To her surprise, when she woke, it was quite late, going on six. Suddenly she remembered that tomorrow night was the night of the meeting of the discussion group, and she realized that it would be absolutely impossible for her to go. It would be necessary for her to tell Rose Pogue at once, and so she went downstairs to the telephone in the hall and dialed Rose’s number.

“Hello,” she said. “Is that you?”

“Yes,” Rose said. “It’s Sid?”

“Yes, it is,” Sid said, “and I should have called you sooner, but it simply didn’t enter my mind.”

“Darling, I was simply thunderstruck when I read in the paper what had happened to Gid. If there’s the slightest thing I can do to help, you mustn’t hesitate to call on me.”

“There is something, actually. I’ve just remembered the discussion group tomorrow night, and I can’t be there. Would you mind doing it alone?”

“I won’t say that I wouldn’t mind ordinarily, but under the circumstances it can hardly be helped.”

“It’s very kind of you, Rose. I’m sorry to leave you in such a fix.”

“Wait a minute. Don’t hang up. Were you about to hang up?”

“I was about to, yes.”

“I wanted to ask you if matters will be cleared up soon. Do you think so?”

“At first I thought so, but now I’m not quite so optimistic.”

“I have been told that Beth Thatcher was quite attractive.”

“I only saw her dead, and she was beautiful.”

“How unusual. So often dead people aren’t. I must say that you are being very steadfast and loyal, and I admire you for it.”

“I’m not being steadfast and loyal at all. I am only lonely and wanting Gid home.”

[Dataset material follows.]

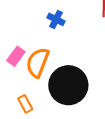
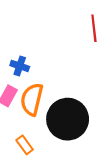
blue cross: (56, 19) -> (20, 66), moved

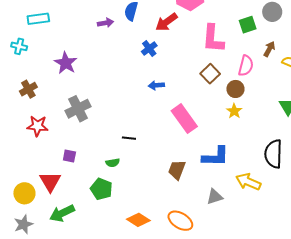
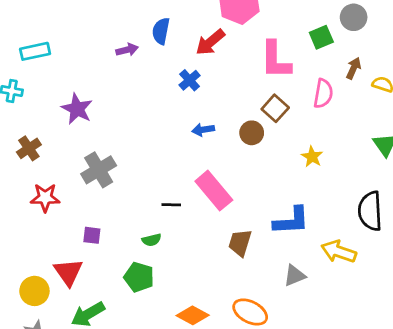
brown circle: (235, 89) -> (252, 133), moved
pink rectangle: (184, 119) -> (214, 191), moved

“Of course you do, darling.”

“Thanks, Rose. Good-by.”

Sid went out onto the back terrace and began to think about the conversation between Beth and me, her husband, as I had related it, to see if anything significant could be detected there that had heretofore escaped detection. She had a good memory for details, and she began at the beginning, with the ringing of the phone, and went over them all carefully once, after which she began to go over them again.

The treacherous cicadas were noisy in the trees. In the pale light, the moon was pale in the sky. In the back yard across the hedge, Jack Handy, our neighbor, was watering the grass and making comments in a loud voice to Mrs. Jack Handy, who was apparently somewhere in the house. On a near street, moving rapidly, was the tinkling sound of the siren bell of an ice-cream man.